葉芸乾脆在他懷裡翻了個身:「跟我說說我走後的情況。」
白聞賦原本鬆弛的神情一點點冷了下去,半晌,他的聲音帶著一絲陰霾傳進她耳中。
「我找不到你,能找的地方,能問的人都問遍了,他更是找不到你。」
葉芸的心被拉扯著,隱隱作痛。
「我大概有半年沒去管他,門口人都說他有病躲著他,他過得也不大好。」
「有次我從江城回去,他出事失蹤了,找了兩日,最後在一口枯井裡面找到他,人被發現的時候就剩一口氣了。

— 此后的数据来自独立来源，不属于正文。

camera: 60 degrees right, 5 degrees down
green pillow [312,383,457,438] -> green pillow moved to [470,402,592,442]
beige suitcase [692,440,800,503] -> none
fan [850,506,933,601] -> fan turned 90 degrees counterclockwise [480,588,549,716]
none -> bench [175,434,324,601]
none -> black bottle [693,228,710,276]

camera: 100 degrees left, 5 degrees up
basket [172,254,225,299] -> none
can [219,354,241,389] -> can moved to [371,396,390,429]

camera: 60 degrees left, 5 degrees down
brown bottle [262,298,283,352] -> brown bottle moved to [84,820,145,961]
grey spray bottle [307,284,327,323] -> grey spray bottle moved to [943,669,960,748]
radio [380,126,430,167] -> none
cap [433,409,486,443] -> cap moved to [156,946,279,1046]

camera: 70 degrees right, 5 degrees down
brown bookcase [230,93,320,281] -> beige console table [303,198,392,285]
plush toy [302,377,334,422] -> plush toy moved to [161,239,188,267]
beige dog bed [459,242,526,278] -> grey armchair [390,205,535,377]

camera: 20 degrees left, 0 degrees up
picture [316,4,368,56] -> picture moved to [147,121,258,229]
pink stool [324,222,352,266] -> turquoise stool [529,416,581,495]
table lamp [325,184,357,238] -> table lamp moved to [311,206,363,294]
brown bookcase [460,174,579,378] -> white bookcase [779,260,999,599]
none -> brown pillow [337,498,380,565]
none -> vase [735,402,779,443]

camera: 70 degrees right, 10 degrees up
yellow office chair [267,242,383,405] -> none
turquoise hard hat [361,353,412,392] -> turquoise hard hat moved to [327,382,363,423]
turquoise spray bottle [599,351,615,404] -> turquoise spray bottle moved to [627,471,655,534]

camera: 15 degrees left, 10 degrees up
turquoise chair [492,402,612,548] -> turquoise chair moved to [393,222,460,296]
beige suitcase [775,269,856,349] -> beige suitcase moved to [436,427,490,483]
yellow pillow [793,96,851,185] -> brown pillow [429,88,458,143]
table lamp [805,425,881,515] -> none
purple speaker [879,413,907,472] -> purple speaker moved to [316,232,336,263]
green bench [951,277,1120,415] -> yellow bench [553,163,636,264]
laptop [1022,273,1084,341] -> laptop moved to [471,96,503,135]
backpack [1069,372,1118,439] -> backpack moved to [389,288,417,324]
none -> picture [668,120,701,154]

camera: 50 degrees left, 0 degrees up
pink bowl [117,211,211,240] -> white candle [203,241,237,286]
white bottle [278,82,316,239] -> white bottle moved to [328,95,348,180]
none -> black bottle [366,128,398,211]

送到醫院搶救,進去就沒再讓他出來,一邊養傷一邊治療他那病。剛開始不算太順利,後來又輾轉了兩個地方才穩定下來。媽陪著他在穗城接受了一年的治療,回來待了一段時間,他還是決定回到穗城生活。
目前在那邊做點小買賣,日子過得還算踏實。」
他的聲音像是古老的泉水,從高聳的山巔歷經蜿蜒崎嶇的山石一點點匯聚到她的心田,填補了那空白的夢境。
但葉芸還是捕捉到他話中省略的部分。
「怎麼會掉到井裡面,人為的?」
白聞賦的目光落了下來,纏繞在葉芸身上。
「發生什麼事了?」她抬起頭找尋他的視線。
他沒有說話,眉宇深鎖。
葉芸看進他的眼裡:「不要瞞著我。」
她不再是從前那個單純的小丫頭,三言兩語就能粉飾太平。
白聞賦沒再隱瞞:「有人告訴他在那一帶見到你,把他騙了過去推進井裡關了起來,問我要了筆錢。」
聞斌身邊的那幫狐朋狗友都知道他有個做生意的大哥,把心思打到了他身上。那時候白聞賦已經不再管聞斌的事了,他甚至都很少回二尾巷,即便回來看佟明芳時碰見聞斌在家,他也從不給聞斌什麼好臉子。葉芸走後,他們兩也算是決裂了,兄弟兩半年沒說過話。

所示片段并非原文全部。